Our consumerism habits kick in. We immediately jump to brainstorming ways we will overcome this, coming out on the winning side, and make a profit after all is said and done.
Consumerism tells us we can exploit just about anything for our gain without a second thought.
I invest in people, so I’ll get a return.
I utilize my time, so that I can make a profit.
I exhaust the earth and its resources, so that I can be happy.
And I take advantage of this situation, so that I can grow or at least move ahead a little.
I’m being careful these days to not fall into the trap of over-using the widespread stillness and communal ache around the globe for my gain.
I want to allow myself to lay exposed and wrecked and eventually be restored all in an organic fashion, pushing up through the hard soil because I need the warmth of the sunlight and the nurturing rain.

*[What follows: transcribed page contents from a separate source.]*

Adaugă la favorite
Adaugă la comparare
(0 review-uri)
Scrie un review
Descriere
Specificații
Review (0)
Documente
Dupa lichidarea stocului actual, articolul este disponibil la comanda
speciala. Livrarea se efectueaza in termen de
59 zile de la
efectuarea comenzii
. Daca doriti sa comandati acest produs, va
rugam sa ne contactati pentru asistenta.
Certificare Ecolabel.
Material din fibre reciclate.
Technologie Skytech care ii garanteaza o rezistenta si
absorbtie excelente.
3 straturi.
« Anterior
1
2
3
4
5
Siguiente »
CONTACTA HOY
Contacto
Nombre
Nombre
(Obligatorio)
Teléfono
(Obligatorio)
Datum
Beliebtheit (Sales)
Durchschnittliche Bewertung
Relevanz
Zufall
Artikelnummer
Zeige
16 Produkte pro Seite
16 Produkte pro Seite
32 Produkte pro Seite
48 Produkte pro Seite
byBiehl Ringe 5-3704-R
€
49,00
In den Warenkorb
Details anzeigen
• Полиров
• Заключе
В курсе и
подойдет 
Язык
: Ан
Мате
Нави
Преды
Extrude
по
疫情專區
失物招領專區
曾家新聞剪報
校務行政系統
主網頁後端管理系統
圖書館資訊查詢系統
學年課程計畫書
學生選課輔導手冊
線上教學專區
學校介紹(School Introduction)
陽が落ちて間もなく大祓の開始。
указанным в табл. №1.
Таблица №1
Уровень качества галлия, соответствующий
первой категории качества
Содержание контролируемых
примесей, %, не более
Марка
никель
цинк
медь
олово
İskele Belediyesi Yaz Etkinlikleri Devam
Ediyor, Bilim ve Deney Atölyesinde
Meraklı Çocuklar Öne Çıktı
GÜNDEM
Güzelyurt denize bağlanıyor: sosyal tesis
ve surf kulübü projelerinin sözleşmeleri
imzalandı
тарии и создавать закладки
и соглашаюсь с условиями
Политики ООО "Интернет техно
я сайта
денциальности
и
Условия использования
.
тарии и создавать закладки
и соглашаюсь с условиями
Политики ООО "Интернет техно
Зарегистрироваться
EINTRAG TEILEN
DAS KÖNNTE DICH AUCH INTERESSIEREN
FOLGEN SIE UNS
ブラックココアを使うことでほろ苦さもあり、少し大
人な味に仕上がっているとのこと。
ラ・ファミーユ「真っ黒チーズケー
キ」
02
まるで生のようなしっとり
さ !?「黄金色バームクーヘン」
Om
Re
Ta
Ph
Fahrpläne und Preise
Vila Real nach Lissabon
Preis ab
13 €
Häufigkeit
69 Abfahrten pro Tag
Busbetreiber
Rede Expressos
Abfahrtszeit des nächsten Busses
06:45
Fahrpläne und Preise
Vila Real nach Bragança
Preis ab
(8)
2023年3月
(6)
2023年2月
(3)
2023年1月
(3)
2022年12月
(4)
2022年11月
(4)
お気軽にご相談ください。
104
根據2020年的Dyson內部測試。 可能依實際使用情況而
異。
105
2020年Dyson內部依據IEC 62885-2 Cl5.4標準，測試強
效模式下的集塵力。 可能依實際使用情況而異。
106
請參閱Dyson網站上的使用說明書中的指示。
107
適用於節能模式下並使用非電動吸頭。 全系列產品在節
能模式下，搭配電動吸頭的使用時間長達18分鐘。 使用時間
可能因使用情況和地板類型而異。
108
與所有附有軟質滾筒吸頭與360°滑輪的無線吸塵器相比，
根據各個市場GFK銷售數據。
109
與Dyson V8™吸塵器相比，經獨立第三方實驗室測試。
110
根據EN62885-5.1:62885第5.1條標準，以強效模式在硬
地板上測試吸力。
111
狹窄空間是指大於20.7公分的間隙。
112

I want to actively resist the desire inside me to wrangle more projects while I’m sheltered-in-place. I don’t want to think I can conquer these current complexities or quarantine by being militant about joy or milking my days for all their worth.
I want to listen to the rumbling beneath my feet and across the earth, there’s an unmistakable rhythm rising that is different and desperately needed. I want to wobble and weep as I learn to love and live in unusual ways. And I want to do it all without having to use resistance, waging war with reality.
I don’t need to battle anything or beat anyone.
Making a profit, becoming proficient at a certain skill, killing it in home school, moving a business to the next level, or undertaking new projects makes us feel powerful, useful, and in control.
How can staying consumed with our own survival strategies, capitalizing on a quieting quarantine translate to success? It doesn’t.
But linking arms with the whole of humanity, holding our humble earth with tenderness and care as we always should have been, this is how we win.